This is the only restaurant in Mazan to get into the Michelin Guide (with two knives and forks), so you expect a lot. Positives first:, this is a lovely place to be, with an elegant dining room and a calm and spacious terrace. Staff are attentive and helpful. On the negative side, the food is strangely characterless, lacking the big flavours you look forward to when eating in Provence. A dish of a little cylinder of chopped tomato in a puddle of gazpacho tasted more of water than tomato (yet the night before, at another restaurant in Mazan we had had proper gazpacho, bursting with flavour, and for a tiny fraction of the price here). This was followed by pieces of rascasse in a cream sauce with potatoes the fish tired and dry and the whole thing bland and dull. Only the pudding a piece of nicely squidgy chocolate cake with some intensely flavoured raspberry sorbet came close to what we were looking for. We drank a bottle of rose (also strangely thin). With aperitifs, a plate of cheese, and coffee the bill for two came to 130 Euros. There is much better food and value to be had nearby.
The grand building was formerly owned by the Marquis de Sade. The beautiful dining room, or, during summer, the wood-decked terrace, provides the setting for menus created by Briton Franck Pujol. Dishes are well balanced and creative, and never overpowering or off-putting. The friendly staff add to the relaxed atmosphere among the diners.

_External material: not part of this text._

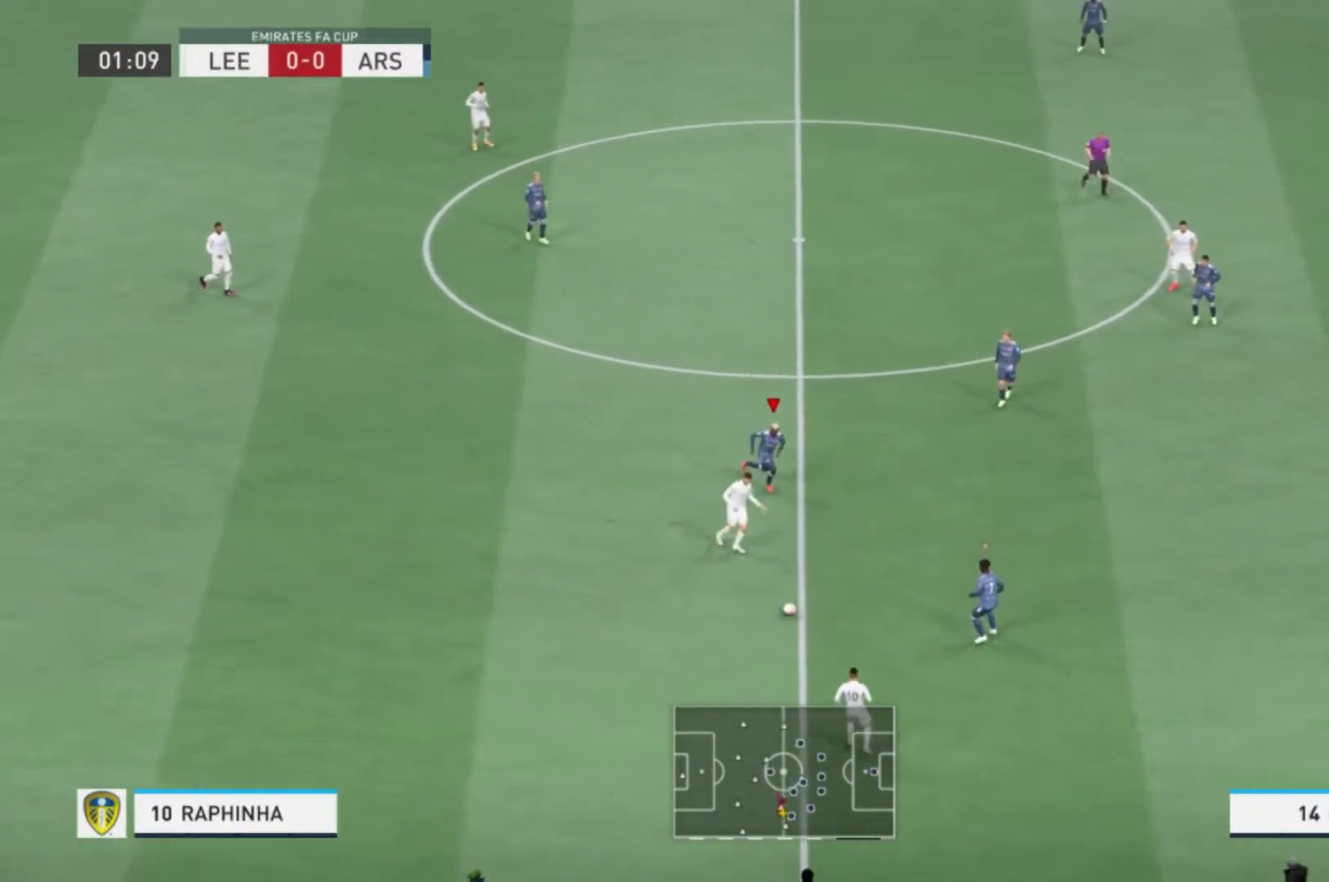
{"buttons": [], "left_stick": "down-left", "right_stick": "center"}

Already rated with two red couverts in the Guide Michelin, this is a very promising restaurant that deserves a chance to climb up even more in reputation.
We haven't stayed here but have eaten at the restaurant on a number of occasions. The hotel is one of the residences of the Marquis de Sade and the owner, Madame Lhermie has restored it from it's previously sorry state into a delightful hotel, retaining many of the original features and imprinting it with humorous and sometimes quirky character rooms are decorated with a tonque in cheek sense of history but also with a calm modern decor. The intimate gardens are beautiful and the pool is a pleasant place to relax in the summer. The hotel restaurant, L'ingenue, is situated in the elegant chateau dining room and outside on the shaded terrace in the summer. Franck Pijol is a talented chef and his food is interesting, experimental and tasty and far superior to anything in the vicinity. Staff and owners have always been very friendly and welcoming to us and our American friends (I say this because another post has suggested otherwise).